En réalité, Muhittin a vu lui aussi «deux policiers» aux trousses de Bouna, remontant le parc où ils avaient l’habitude de rester un peu après leurs matchs de foot. Et encore un autre portant «un flash-ball». Il s’est retourné deux fois. Si les autorités ont cru pouvoir conclure à l’«absence de course-poursuite», Muhittin la confirme. Quittant le parc, il traverse la rue pour entrer avec les autres dans un petit bois qui sert de décharge. Le mur d’enceinte du transformateur EDF n’est que trente mètres plus loin. Les policiers sont sur leurs talons. Me Jean-Pierre Mignard et Me Emmanuel Tordjman, les avocats de Muttin et des familles des victimes, ont tenté de reconstituer la présence policière sur les lieux.

L’enquête de l’Inspection générale des services (IGS) a fait apparaître qu’outre les policiers poursuivant les jeunes dans le parc, puis dans la décharge, deux agents étaient entrés dans le cimetière voisin, qui offre une vue panoramique sur la centrale. «Les policiers tendent une souricière, a commenté hier matin Me Mignard. Les deux voies d’accès ont été tenues alternativement par les policiers.» Mais c’est l’équipe présente dans le cimetière qui annonce, par radio, que «les deux individus sont localisés et sont en train d’enjamber pour aller sur le site EDF». Un policier commente par radio qu’il ne «donne pas cher de leur peau». Entre-temps, deux jeunes, Sofiane et Arouna, sont interpellés sur le site de la décharge boisée.

Muhittin, Bouna et Zyed se cachent dans le transformateur. «Ils sont persuadés que la police reste longtemps, explique Me Mignard. Ils n’ont pas leurs papiers.
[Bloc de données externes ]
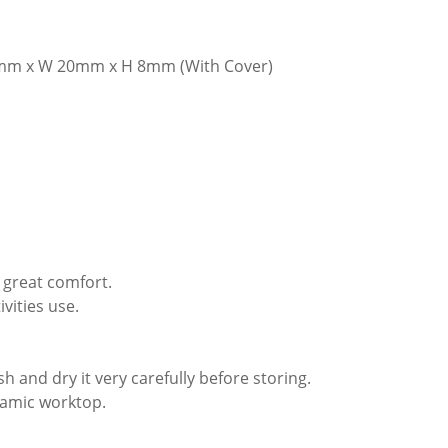
mm x W 20mm x H 8mm (With Cover)
 great comfort.
vities use.
 and dry it very carefully before storing.
eramic worktop.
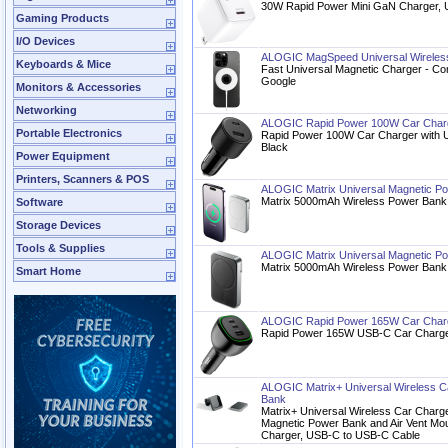
30W Rapid Power Mini GaN Charger, 
Gaming Products
I/O Devices
ALOGIC MagSpeed Universal Wireless
Keyboards & Mice
Fast Universal Magnetic Charger - Co
Google
Monitors & Accessories
Networking
ALOGIC Rapid Power 100W Car Char
Portable Electronics
Rapid Power 100W Car Charger with 
Black
Power Equipment
Printers, Scanners & POS
ALOGIC Matrix Universal Magnetic 
Matrix 5000mAh Wireless Power Bank 
Software
Storage Devices
Tools & Supplies
ALOGIC Matrix Universal Magnetic 
Matrix 5000mAh Wireless Power Bank 
Smart Home
ALOGIC Rapid Power 165W Car Charg
Rapid Power 165W USB-C Car Charge
ALOGIC Matrix+ Universal Wireless 
Bank
Matrix+ Universal Wireless Car Char
Magnetic Power Bank and Air Vent M
Charger, USB-C to USB-C Cable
Leur préoccupation, y compris lorsqu’ils se trouvent dans le transformateur, est de rentrer chez eux pour ne pas manquer l’heure de la rupture du jeûne.» Muhittin et ses amis entendent les sirènes des voitures de police. L’aboiement d’un chien. Zyed s’inquiète particulièrement. Des trois, il est le seul à avoir eu «un incident avec la police», sans suite judiciaire. Son père a demandé une «mesure éducative». «Si je vais au poste, mon père me renvoie en Tunisie», aurait-il murmuré avant le drame.